*Kutipan Teks*
☆ ☆ ☆ ☆

B.     Epistimologi Ilmu Pengetahuan
1.      Ilmu
Kata ilmu merupakan kata serapan yang direduksi dari kata ‘ilm yang berarti pengetahuan; kata  ‘ilm adalah bentuk mashdar (kata benda) dari akar kata fi’il (kata kerja) ‘alima yang berarti tahu. Seperti kata-kata lain dalam bahasa Arab umumnya, kata ’ilm juga memiliki sinonim secara leksikal sama yaitu kata ‘irf (bentuk mashdar) dan ‘arafa (bentuk fi’il)[1].
Apakah ilmu itu? Moh. Nazir, Ph.D (1983:9) mengemukakan bahwa ilmu tidak lain dari suatu pengetahuan, baik natura atau pun sosial, yang sudah terorganisir serta tersusun secara sistematik menurut kaidah umum. Sedangkan Ahmad Tafsir (1992:15) memberikan batasan ilmu sebagai pengetahuan logis dan mempunyai bukti empiris.

☆ ☆ ☆ ☆

*Cuplikan Catatan*
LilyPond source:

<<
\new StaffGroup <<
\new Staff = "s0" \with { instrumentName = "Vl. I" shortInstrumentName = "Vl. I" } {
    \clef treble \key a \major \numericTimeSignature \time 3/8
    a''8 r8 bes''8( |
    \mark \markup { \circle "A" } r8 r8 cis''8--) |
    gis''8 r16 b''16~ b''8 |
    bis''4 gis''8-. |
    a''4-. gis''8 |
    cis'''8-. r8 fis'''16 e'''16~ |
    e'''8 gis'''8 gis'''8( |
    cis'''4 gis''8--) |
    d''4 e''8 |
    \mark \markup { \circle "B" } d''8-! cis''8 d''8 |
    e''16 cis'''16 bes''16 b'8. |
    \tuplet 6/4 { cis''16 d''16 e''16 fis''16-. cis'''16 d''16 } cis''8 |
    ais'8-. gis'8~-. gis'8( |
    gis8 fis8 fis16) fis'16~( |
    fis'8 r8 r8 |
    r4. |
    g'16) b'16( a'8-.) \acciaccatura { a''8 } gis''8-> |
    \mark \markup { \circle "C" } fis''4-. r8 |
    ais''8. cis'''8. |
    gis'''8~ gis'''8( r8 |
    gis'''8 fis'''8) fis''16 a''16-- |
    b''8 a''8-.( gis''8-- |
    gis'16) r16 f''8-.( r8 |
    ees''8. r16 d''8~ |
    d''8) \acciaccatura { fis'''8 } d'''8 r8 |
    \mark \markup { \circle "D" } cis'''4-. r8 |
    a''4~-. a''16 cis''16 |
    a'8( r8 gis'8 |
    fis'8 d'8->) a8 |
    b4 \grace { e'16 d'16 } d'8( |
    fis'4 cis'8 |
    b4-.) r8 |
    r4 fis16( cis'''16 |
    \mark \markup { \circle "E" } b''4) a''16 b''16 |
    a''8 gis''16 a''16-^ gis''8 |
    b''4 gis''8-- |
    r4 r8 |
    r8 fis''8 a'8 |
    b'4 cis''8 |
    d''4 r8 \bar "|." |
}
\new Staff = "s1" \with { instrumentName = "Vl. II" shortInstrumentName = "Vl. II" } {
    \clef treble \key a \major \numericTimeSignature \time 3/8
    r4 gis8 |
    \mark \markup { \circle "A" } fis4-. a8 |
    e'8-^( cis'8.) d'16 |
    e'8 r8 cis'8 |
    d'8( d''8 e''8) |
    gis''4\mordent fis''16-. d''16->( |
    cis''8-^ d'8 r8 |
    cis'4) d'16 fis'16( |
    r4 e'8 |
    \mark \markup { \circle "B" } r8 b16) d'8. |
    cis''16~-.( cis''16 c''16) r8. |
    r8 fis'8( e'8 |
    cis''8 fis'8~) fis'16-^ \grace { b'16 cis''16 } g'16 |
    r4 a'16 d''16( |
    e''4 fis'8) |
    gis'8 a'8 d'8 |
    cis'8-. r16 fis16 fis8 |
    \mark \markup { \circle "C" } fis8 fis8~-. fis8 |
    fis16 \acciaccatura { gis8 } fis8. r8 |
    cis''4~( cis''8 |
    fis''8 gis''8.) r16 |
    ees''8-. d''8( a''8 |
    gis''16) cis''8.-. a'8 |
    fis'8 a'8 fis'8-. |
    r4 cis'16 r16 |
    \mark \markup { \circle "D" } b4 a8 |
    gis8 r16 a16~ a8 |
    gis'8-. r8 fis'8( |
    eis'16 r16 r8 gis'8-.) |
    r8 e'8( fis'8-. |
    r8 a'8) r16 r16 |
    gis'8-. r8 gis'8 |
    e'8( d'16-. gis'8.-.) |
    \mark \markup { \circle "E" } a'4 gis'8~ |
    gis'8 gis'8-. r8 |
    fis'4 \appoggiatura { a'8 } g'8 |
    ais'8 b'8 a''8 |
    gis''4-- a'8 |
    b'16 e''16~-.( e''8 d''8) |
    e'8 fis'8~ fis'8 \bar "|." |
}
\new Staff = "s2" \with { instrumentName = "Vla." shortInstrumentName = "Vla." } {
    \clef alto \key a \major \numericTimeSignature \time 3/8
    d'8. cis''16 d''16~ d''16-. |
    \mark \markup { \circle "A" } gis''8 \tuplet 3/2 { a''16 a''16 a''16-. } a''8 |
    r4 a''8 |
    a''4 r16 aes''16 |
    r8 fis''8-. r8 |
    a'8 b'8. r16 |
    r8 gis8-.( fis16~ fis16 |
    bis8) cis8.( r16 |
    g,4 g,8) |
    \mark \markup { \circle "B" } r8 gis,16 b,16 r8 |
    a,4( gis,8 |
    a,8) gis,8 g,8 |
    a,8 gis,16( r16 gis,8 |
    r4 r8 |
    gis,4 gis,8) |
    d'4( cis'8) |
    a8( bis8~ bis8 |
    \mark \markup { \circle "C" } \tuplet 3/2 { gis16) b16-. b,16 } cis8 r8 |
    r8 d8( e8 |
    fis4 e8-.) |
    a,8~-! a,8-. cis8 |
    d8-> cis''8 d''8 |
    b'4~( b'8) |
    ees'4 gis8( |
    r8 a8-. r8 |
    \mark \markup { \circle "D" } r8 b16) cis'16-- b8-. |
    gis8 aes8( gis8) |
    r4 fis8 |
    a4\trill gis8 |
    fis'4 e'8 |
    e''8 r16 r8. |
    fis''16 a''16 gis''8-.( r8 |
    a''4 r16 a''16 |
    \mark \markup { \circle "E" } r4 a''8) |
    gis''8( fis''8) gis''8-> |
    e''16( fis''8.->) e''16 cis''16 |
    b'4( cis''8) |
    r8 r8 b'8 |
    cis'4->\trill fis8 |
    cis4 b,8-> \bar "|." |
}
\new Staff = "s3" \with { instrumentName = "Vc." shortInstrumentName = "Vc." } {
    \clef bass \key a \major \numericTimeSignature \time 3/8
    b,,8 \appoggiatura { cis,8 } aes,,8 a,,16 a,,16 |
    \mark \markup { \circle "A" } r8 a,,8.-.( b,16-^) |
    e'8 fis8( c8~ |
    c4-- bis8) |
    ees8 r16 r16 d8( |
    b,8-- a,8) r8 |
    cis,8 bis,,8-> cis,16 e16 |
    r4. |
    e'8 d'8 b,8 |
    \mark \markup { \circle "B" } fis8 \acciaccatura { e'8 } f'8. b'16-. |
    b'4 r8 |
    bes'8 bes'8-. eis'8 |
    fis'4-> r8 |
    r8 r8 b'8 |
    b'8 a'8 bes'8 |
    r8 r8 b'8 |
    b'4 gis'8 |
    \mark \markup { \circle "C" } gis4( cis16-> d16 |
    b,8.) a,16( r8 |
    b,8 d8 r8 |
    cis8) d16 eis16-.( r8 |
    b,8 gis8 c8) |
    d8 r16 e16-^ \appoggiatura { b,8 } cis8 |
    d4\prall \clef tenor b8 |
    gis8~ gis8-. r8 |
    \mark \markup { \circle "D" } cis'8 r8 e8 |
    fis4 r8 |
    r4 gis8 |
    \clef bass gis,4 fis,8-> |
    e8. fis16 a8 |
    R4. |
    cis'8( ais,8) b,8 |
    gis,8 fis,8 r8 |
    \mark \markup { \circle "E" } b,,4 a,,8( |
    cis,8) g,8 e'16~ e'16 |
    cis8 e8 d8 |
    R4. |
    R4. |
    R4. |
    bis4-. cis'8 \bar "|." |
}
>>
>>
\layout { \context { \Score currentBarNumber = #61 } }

☆ ☆ ☆ ☆

*Daftar Tugas*
A - Dalam teks tentang epistemologi ilmu pengetahuan, bagaimana Ahmad Tafsir membatasi pengertian ilmu?
B - Sebutkan semua kata bahasa Arab yang dalam teks tentang epistemologi ilmu pengetahuan dijelaskan sebagai bentuk mashdar atau bentuk fi'il, beserta bentuknya.
C - Teruskan teks tentang epistemologi ilmu pengetahuan mulai dari kalimat terakhirnya.

*Jawaban Tiap Tugas*
A - Ahmad Tafsir membatasi ilmu sebagai pengetahuan logis yang mempunyai bukti empiris.

B -
- ‘ilm: mashdar
- ‘alima: fi’il
- ‘irf: mashdar
- ‘arafa: fi’il

C -
Pengertian ilmu mencakupi pelbagai aspek tanggapan, pemikiran dan kehidupan manusia itu sendiri. Hal ini dapat diperjelas melalui pendekatan falsafah, empirik atau konseptual.
Di lain pihak, Lorens Bagus (1996:307-308) mengemukakan bahwa ilmu menandakan seluruh kesatuan ide yang mengacu ke obyek (atau alam obyek) yang sama dan saling keterkaitan secara logis.
Syed Muhammad Naquib Al-Attas mentakrifkan ilmu secara epistemologi, iaitu sebagai ketibaan dalam kalbu seseorang tentang makna sesuatu perkara, atau ketibaan oleh kalbu tentang makna sesuatu.
Untuk memastikan bahawa ketibaan itu terjadi, usaha tertentu perlu dilakukan. Antaranya pembacaan, interaksi dengan alam, pemerhatian, peningkatan pengalaman diri, perguruan, perbincangan, persidangan…yang dilakukan dengan adab dan akhlak yang terpuji.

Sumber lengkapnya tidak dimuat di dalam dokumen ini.